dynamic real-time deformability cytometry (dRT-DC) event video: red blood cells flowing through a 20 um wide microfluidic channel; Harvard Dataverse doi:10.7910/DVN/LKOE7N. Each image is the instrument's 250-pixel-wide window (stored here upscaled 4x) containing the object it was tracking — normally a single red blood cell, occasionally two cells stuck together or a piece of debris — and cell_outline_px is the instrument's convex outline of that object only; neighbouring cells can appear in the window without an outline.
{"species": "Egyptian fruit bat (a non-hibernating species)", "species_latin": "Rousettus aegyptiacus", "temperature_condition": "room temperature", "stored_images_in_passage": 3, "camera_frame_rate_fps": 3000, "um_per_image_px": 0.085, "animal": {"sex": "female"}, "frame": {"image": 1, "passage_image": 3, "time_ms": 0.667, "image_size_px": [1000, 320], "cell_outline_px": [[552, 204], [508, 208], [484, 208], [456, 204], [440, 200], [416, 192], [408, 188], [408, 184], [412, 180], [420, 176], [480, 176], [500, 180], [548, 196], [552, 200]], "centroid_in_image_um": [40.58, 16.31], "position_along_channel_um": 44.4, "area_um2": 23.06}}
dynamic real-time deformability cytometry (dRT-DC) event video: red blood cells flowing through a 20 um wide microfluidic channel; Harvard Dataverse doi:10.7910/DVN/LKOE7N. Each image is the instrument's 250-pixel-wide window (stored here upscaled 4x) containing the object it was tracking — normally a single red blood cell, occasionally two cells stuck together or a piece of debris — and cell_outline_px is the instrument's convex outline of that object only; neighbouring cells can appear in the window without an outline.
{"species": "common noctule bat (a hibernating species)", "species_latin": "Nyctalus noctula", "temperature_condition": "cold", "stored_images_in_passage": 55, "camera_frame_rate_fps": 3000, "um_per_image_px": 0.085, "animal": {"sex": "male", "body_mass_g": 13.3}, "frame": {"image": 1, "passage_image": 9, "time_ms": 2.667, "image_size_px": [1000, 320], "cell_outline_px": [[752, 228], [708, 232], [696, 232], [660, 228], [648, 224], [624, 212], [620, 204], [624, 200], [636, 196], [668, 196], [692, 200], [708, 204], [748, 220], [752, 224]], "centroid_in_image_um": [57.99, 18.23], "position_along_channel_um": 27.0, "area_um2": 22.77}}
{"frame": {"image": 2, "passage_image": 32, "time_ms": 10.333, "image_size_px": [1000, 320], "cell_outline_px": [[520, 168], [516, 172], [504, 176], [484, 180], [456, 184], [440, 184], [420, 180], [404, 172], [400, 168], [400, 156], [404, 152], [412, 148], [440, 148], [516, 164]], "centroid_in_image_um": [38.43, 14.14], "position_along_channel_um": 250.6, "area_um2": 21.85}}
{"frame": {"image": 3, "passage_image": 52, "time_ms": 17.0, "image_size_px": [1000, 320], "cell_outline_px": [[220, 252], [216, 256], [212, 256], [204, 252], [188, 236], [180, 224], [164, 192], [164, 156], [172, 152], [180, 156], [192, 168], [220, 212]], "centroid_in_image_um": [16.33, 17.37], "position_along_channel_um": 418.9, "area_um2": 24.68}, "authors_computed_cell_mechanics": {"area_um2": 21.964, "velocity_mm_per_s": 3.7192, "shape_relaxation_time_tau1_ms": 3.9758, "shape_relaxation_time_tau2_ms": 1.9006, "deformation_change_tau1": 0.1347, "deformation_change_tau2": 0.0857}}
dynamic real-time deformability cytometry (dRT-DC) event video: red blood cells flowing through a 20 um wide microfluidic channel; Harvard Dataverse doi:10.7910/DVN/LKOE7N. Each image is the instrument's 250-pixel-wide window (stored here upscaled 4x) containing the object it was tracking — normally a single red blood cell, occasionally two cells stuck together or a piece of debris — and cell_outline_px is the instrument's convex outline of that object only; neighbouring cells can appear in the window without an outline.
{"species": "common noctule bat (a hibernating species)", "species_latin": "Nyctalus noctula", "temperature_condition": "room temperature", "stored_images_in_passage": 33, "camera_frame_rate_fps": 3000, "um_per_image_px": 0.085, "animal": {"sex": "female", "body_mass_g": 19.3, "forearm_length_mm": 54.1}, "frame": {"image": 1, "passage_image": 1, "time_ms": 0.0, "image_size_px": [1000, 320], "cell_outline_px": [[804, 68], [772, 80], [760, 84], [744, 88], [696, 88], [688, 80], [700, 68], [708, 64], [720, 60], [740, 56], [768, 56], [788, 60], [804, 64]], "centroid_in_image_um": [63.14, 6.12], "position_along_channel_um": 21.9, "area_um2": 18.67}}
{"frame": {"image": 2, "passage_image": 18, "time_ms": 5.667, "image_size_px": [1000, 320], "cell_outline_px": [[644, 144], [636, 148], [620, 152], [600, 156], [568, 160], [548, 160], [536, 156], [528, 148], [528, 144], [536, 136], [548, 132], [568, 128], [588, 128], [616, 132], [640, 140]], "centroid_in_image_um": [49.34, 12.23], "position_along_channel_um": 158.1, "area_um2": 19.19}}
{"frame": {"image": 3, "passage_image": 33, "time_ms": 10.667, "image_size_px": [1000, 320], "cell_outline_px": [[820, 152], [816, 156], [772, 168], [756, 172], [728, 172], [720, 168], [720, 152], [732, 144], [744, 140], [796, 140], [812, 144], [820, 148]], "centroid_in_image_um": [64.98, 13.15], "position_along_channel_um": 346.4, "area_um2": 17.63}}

# WHAT IS REQUIRED:
Each line in the material above must be retyped without alteration.

# ANSWER IN FULL:
dynamic real-time deformability cytometry (dRT-DC) event video: red blood cells flowing through a 20 um wide microfluidic channel; Harvard Dataverse doi:10.7910/DVN/LKOE7N. Each image is the instrument's 250-pixel-wide window (stored here upscaled 4x) containing the object it was tracking — normally a single red blood cell, occasionally two cells stuck together or a piece of debris — and cell_outline_px is the instrument's convex outline of that object only; neighbouring cells can appear in the window without an outline.
{"species": "Egyptian fruit bat (a non-hibernating species)", "species_latin": "Rousettus aegyptiacus", "temperature_condition": "room temperature", "stored_images_in_passage": 3, "camera_frame_rate_fps": 3000, "um_per_image_px": 0.085, "animal": {"sex": "female"}, "frame": {"image": 1, "passage_image": 3, "time_ms": 0.667, "image_size_px": [1000, 320], "cell_outline_px": [[552, 204], [508, 208], [484, 208], [456, 204], [440, 200], [416, 192], [408, 188], [408, 184], [412, 180], [420, 176], [480, 176], [500, 180], [548, 196], [552, 200]], "centroid_in_image_um": [40.58, 16.31], "position_along_channel_um": 44.4, "area_um2": 23.06}}
dynamic real-time deformability cytometry (dRT-DC) event video: red blood cells flowing through a 20 um wide microfluidic channel; Harvard Dataverse doi:10.7910/DVN/LKOE7N. Each image is the instrument's 250-pixel-wide window (stored here upscaled 4x) containing the object it was tracking — normally a single red blood cell, occasionally two cells stuck together or a piece of debris — and cell_outline_px is the instrument's convex outline of that object only; neighbouring cells can appear in the window without an outline.
{"species": "common noctule bat (a hibernating species)", "species_latin": "Nyctalus noctula", "temperature_condition": "cold", "stored_images_in_passage": 55, "camera_frame_rate_fps": 3000, "um_per_image_px": 0.085, "animal": {"sex": "male", "body_mass_g": 13.3}, "frame": {"image": 1, "passage_image": 9, "time_ms": 2.667, "image_size_px": [1000, 320], "cell_outline_px": [[752, 228], [708, 232], [696, 232], [660, 228], [648, 224], [624, 212], [620, 204], [624, 200], [636, 196], [668, 196], [692, 200], [708, 204], [748, 220], [752, 224]], "centroid_in_image_um": [57.99, 18.23], "position_along_channel_um": 27.0, "area_um2": 22.77}}
{"frame": {"image": 2, "passage_image": 32, "time_ms": 10.333, "image_size_px": [1000, 320], "cell_outline_px": [[520, 168], [516, 172], [504, 176], [484, 180], [456, 184], [440, 184], [420, 180], [404, 172], [400, 168], [400, 156], [404, 152], [412, 148], [440, 148], [516, 164]], "centroid_in_image_um": [38.43, 14.14], "position_along_channel_um": 250.6, "area_um2": 21.85}}
{"frame": {"image": 3, "passage_image": 52, "time_ms": 17.0, "image_size_px": [1000, 320], "cell_outline_px": [[220, 252], [216, 256], [212, 256], [204, 252], [188, 236], [180, 224], [164, 192], [164, 156], [172, 152], [180, 156], [192, 168], [220, 212]], "centroid_in_image_um": [16.33, 17.37], "position_along_channel_um": 418.9, "area_um2": 24.68}, "authors_computed_cell_mechanics": {"area_um2": 21.964, "velocity_mm_per_s": 3.7192, "shape_relaxation_time_tau1_ms": 3.9758, "shape_relaxation_time_tau2_ms": 1.9006, "deformation_change_tau1": 0.1347, "deformation_change_tau2": 0.0857}}
dynamic real-time deformability cytometry (dRT-DC) event video: red blood cells flowing through a 20 um wide microfluidic channel; Harvard Dataverse doi:10.7910/DVN/LKOE7N. Each image is the instrument's 250-pixel-wide window (stored here upscaled 4x) containing the object it was tracking — normally a single red blood cell, occasionally two cells stuck together or a piece of debris — and cell_outline_px is the instrument's convex outline of that object only; neighbouring cells can appear in the window without an outline.
{"species": "common noctule bat (a hibernating species)", "species_latin": "Nyctalus noctula", "temperature_condition": "room temperature", "stored_images_in_passage": 33, "camera_frame_rate_fps": 3000, "um_per_image_px": 0.085, "animal": {"sex": "female", "body_mass_g": 19.3, "forearm_length_mm": 54.1}, "frame": {"image": 1, "passage_image": 1, "time_ms": 0.0, "image_size_px": [1000, 320], "cell_outline_px": [[804, 68], [772, 80], [760, 84], [744, 88], [696, 88], [688, 80], [700, 68], [708, 64], [720, 60], [740, 56], [768, 56], [788, 60], [804, 64]], "centroid_in_image_um": [63.14, 6.12], "position_along_channel_um": 21.9, "area_um2": 18.67}}
{"frame": {"image": 2, "passage_image": 18, "time_ms": 5.667, "image_size_px": [1000, 320], "cell_outline_px": [[644, 144], [636, 148], [620, 152], [600, 156], [568, 160], [548, 160], [536, 156], [528, 148], [528, 144], [536, 136], [548, 132], [568, 128], [588, 128], [616, 132], [640, 140]], "centroid_in_image_um": [49.34, 12.23], "position_along_channel_um": 158.1, "area_um2": 19.19}}
{"frame": {"image": 3, "passage_image": 33, "time_ms": 10.667, "image_size_px": [1000, 320], "cell_outline_px": [[820, 152], [816, 156], [772, 168], [756, 172], [728, 172], [720, 168], [720, 152], [732, 144], [744, 140], [796, 140], [812, 144], [820, 148]], "centroid_in_image_um": [64.98, 13.15], "position_along_channel_um": 346.4, "area_um2": 17.63}}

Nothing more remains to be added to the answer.